Proof. By using an identity trick, we can exploit our two versions of the same map to produce the equivariance law:

\begin{split} (\Psi\ast \pi(tr) f)(x) &= \Psi(\pi(\bar x)^{-1}\pi(tr)f)\\ &= \rho(r)\Psi(\pi(r)\pi(r)^{-1}\pi(\bar x)^{-1}\pi(tr)f) \\ &= \rho(r)\Psi(\pi(r^{-1}\bar x^{-1}tr)f)\\ &= \rho(r)\Psi(\pi((tr)^{-1}\bar xr)^{-1}f)\\ &= \rho(r)\Psi(\pi(\overline{(tr)^{-1}\cdot x})^{-1}f)\\ &= \rho(r)(\Psi\ast f)((tr)^{-1}\cdot x) \end{split}

With this calculation in mind, we are now in a position to define a representation of G on \mathcal{F}':

\pi'(tr)(\Psi\ast f)(x) = \rho(x)(\Psi\ast f)((tr)^{-1}\cdot x).

To verify this, we note that one checks the relation f(t_1r_1t_2r_2) = f(t_1r_1)f(t_2r_2) by using the fact that the conjugate of a translation by a rotation is again a translation, and that

t_1r_1t_2r_2 = t_1r_1t_2r_1^{-1}r_1r_2.

As a consequence, we get an intertwining property:

Corollary.
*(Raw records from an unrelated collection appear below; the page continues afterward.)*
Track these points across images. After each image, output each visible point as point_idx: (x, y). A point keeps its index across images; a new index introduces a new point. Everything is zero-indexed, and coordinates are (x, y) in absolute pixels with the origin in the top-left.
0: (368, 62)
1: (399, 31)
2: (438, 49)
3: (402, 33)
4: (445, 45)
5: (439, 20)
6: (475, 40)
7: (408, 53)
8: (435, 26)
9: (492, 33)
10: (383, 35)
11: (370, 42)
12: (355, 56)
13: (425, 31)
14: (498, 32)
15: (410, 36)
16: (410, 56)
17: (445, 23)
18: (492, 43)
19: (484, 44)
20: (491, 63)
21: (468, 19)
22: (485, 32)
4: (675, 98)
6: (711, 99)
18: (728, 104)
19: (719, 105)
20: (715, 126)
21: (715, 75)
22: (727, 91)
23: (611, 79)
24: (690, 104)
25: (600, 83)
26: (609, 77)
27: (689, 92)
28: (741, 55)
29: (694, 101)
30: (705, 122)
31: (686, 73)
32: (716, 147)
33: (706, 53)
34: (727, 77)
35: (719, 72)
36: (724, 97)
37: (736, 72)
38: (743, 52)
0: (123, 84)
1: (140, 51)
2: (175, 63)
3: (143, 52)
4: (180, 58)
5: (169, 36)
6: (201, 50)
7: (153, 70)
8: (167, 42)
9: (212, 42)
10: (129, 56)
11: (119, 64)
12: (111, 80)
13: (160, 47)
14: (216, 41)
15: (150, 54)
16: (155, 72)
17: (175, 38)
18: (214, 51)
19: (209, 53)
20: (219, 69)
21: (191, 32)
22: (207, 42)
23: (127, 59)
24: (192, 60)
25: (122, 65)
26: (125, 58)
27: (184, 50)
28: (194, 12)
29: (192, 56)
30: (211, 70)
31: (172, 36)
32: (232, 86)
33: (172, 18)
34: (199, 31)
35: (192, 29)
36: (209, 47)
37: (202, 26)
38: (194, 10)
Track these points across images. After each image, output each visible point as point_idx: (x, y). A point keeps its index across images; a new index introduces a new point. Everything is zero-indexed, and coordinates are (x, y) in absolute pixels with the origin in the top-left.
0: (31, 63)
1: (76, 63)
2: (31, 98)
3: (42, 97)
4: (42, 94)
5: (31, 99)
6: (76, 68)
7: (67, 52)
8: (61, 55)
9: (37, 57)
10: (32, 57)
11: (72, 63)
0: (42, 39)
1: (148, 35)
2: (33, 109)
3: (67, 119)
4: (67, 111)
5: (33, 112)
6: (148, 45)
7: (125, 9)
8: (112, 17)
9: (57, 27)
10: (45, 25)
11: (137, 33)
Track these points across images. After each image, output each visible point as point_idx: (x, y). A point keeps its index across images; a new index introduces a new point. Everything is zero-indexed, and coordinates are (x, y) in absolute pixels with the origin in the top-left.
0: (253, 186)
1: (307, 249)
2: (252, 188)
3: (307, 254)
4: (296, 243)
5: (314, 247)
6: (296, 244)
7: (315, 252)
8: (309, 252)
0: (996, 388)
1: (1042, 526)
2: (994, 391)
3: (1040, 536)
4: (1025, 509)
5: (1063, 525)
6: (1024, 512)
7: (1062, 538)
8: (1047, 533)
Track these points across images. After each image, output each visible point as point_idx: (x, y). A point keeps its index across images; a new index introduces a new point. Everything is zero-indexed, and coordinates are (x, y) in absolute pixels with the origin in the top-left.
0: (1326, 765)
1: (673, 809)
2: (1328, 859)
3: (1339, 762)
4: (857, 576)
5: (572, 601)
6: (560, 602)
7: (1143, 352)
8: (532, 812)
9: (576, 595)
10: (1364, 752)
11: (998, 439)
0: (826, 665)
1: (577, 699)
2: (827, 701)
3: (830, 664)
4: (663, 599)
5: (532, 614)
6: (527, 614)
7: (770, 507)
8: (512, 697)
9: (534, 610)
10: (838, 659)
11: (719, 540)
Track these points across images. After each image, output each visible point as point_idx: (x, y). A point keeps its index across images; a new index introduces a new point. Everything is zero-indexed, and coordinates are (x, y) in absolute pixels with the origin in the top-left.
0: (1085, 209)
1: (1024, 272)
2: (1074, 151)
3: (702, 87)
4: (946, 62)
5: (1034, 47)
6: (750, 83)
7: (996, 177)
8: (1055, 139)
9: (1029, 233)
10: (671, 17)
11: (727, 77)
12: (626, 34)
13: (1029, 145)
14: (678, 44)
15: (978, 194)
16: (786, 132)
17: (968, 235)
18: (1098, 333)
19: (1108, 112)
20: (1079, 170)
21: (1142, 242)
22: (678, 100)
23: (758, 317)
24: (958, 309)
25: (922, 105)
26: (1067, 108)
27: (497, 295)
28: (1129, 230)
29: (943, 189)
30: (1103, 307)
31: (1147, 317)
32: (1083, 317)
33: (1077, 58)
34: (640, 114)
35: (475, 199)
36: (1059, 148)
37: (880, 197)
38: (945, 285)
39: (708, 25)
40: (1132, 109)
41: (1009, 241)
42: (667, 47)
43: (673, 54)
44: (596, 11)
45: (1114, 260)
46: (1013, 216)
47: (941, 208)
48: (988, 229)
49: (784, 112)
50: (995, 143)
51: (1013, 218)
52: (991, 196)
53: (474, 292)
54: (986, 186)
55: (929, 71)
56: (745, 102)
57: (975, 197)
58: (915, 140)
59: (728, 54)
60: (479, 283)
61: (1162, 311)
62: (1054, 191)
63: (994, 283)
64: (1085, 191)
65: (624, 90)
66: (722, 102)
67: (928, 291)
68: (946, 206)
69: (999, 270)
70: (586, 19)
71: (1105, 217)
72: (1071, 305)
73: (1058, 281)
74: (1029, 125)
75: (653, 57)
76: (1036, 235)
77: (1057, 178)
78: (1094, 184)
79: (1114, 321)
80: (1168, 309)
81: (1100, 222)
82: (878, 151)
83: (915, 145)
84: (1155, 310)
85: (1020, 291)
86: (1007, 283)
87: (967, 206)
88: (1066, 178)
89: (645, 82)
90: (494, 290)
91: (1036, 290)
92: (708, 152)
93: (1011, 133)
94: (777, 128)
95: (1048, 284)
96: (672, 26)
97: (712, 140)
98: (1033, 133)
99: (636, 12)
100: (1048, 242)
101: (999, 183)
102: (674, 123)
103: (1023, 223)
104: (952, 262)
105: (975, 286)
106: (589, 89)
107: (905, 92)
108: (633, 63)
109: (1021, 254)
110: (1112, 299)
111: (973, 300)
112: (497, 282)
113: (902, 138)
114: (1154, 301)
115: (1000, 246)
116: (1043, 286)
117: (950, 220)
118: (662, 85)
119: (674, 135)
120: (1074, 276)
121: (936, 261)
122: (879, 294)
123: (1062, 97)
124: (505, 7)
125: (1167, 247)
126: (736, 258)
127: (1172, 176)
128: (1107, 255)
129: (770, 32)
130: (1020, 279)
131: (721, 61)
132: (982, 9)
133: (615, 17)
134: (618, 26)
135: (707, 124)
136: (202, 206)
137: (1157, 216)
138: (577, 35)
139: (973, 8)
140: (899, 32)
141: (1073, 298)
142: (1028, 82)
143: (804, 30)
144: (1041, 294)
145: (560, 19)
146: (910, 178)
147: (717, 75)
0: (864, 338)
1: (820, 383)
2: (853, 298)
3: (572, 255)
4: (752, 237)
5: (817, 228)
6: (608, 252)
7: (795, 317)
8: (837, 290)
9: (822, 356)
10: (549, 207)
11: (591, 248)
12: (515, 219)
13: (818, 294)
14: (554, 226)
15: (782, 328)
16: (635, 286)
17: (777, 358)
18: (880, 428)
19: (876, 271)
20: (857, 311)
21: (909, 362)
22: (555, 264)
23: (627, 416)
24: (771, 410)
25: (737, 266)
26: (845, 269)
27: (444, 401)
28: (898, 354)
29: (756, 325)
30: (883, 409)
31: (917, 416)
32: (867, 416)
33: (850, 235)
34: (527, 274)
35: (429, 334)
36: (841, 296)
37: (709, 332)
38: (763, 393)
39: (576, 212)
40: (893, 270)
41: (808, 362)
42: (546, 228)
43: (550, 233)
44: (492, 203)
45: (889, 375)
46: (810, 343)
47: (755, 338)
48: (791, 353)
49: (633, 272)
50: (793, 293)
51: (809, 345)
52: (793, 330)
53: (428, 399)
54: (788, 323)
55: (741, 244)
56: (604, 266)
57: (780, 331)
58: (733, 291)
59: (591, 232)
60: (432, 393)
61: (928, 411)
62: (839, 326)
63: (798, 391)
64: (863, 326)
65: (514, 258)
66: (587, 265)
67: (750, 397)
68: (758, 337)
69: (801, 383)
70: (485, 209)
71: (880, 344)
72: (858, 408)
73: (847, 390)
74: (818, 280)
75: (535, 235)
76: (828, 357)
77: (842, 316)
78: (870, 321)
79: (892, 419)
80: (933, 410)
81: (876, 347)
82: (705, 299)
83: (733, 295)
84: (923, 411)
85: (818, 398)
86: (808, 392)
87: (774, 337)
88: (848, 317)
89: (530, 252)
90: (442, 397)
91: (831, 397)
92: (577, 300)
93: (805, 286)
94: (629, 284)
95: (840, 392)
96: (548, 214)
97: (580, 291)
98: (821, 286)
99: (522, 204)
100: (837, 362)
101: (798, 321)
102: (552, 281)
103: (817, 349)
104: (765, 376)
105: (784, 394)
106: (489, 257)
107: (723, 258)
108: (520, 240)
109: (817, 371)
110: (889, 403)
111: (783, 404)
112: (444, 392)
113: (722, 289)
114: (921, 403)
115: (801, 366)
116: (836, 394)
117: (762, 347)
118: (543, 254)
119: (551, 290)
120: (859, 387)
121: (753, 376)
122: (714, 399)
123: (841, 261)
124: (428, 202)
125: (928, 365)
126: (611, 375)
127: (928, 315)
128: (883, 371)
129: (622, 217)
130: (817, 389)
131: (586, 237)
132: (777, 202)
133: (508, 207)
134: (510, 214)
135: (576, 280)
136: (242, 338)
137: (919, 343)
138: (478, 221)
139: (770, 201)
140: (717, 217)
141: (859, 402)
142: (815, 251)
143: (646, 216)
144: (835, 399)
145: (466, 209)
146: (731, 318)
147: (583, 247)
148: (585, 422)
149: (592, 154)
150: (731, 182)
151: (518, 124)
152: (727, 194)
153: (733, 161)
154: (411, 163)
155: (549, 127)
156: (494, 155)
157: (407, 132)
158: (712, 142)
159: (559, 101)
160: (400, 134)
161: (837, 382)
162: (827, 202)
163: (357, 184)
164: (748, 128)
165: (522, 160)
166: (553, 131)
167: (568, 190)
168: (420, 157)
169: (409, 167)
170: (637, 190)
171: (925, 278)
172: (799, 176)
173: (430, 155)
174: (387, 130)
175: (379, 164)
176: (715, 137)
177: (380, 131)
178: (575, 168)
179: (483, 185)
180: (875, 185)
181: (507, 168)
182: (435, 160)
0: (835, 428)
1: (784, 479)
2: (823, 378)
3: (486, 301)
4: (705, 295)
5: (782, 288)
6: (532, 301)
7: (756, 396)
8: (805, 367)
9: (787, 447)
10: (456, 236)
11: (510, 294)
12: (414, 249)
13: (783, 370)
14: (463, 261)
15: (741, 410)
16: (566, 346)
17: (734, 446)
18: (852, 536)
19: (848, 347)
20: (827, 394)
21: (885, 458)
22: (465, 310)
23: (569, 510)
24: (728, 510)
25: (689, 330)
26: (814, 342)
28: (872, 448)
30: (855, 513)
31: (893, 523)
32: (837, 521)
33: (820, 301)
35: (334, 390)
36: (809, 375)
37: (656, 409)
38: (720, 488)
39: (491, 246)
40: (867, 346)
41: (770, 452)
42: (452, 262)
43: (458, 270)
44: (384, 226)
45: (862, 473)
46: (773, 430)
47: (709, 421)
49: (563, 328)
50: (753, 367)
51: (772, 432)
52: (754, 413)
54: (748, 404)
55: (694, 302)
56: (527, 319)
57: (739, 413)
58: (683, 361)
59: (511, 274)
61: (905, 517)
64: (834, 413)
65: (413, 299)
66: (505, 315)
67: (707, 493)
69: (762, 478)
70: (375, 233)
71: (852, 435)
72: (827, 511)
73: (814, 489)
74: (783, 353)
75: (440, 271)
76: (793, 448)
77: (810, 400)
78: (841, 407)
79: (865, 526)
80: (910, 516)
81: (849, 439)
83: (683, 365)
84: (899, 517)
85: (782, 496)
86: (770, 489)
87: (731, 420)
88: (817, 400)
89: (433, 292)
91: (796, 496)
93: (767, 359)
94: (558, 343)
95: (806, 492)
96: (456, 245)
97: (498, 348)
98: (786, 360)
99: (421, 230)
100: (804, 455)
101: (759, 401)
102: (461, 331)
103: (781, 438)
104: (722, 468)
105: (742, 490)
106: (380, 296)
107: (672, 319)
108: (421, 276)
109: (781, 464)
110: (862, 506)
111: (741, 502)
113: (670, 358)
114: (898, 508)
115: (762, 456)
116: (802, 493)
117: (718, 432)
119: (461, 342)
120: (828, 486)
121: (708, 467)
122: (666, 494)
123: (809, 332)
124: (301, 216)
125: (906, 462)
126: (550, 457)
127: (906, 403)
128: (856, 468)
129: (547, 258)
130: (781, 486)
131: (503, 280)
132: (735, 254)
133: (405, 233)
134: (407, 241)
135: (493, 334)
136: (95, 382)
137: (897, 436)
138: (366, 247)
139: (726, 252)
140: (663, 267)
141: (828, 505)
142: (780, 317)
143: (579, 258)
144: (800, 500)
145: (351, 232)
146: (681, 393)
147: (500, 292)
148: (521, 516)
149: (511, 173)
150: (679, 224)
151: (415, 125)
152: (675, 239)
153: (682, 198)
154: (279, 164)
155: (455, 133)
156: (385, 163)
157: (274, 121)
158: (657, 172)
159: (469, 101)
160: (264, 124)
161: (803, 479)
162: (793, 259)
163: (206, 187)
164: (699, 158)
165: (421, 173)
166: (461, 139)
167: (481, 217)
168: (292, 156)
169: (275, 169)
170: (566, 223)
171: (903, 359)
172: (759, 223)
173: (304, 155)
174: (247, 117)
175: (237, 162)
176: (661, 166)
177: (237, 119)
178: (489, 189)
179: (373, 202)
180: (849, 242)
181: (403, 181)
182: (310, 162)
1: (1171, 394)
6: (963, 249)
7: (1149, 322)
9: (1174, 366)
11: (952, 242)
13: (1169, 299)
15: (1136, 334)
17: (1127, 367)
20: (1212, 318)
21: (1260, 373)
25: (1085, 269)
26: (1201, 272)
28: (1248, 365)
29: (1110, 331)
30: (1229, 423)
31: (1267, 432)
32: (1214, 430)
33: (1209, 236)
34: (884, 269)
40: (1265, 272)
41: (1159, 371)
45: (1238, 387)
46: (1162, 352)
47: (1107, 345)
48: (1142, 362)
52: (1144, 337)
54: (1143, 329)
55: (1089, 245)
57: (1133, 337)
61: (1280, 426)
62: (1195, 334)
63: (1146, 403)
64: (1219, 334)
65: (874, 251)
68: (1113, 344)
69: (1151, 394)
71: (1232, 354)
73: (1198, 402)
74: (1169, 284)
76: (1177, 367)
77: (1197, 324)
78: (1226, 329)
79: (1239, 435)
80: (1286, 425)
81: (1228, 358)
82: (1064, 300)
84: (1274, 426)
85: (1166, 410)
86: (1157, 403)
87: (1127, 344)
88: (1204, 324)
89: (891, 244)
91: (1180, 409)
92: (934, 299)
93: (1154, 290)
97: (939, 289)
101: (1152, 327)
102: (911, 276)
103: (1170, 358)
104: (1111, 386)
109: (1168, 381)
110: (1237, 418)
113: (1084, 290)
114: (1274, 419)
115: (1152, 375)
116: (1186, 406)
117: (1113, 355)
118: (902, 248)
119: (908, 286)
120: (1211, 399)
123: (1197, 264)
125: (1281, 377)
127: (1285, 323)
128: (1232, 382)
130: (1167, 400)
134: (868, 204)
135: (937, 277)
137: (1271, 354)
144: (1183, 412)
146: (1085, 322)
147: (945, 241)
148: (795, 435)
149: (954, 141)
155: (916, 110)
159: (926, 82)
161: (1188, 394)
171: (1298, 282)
If \Psi\pi(r) = \rho(r)\Psi for all r\in D_4, then \Phi\, \pi(g) = \pi'(g)\, \Phi for all g\in G.

Whenever we can find representations (\mathcal{F},\pi) and (\mathcal{F}',\pi') for which \Phi is an intertwiner, we say that \Phi is a steerable convolutional neural network.

To determine the homogeneous vector bundle of which \Psi\ast f is a section, it is enough to calculate the action of D_4 on (\Psi\ast f)(0):

\pi’(r)(\Psi\ast f)(0) = \rho(r)(\Psi\ast f)(\pi(r)^{-1}\cdot 0) = \rho(r)(\Psi\ast f)(0).

This means that \Psi\ast f\in \Gamma(G\times_\rho \mathbb{R}^{K'}). From representation theory, we know that

\Gamma(G\times_\rho \mathbb{R}^{K'}) \cong Ind_{D_4}^G(\rho)

thus we may interpret \Phi as a map into an induced representation of the discrete motion group. Moreover, we can treat \Gamma(G\times_{D_4} \mathbb{R}^K) as an induced representation as well.

On \mathcal{F}, the action of D_4 should only rotate the pixel of the image; there should be no linear transformations within fibers (i.e. no transformations of color channels). This means that D_4 has a trivial action on the value of f at the origin. Hence we are regarding \mathcal{F} as \Gamma(G\times_{\rho_0} \mathbb{R}^K), where \rho_0 denotes the trivial representation of D_4. To summarize, \Gamma(G\times_{\rho_0} \mathbb{R}^K)\cong Ind_{D_4}^G(\rho_0)\cong C(\mathbb{Z}^2). We can now restate this picture in a representation theoretic context.

Theorem. Let (\mathbb{R}^K,\rho_0) be a trivial representation of D_4 and Ind_{D_4}^G(\rho_0) a space of feature maps. Let \Psi : Ind_{D_4}^G(\rho_0) \rightarrow \mathbb{R}^{K'} be a D_4-equivariant filter with respect to (\mathbb{R}^{K'},\rho). Then \Phi: Ind_{D_4}^G(\rho_0) \rightarrow Ind_{D_4}^G(\rho) is a steerable convolutional neural network.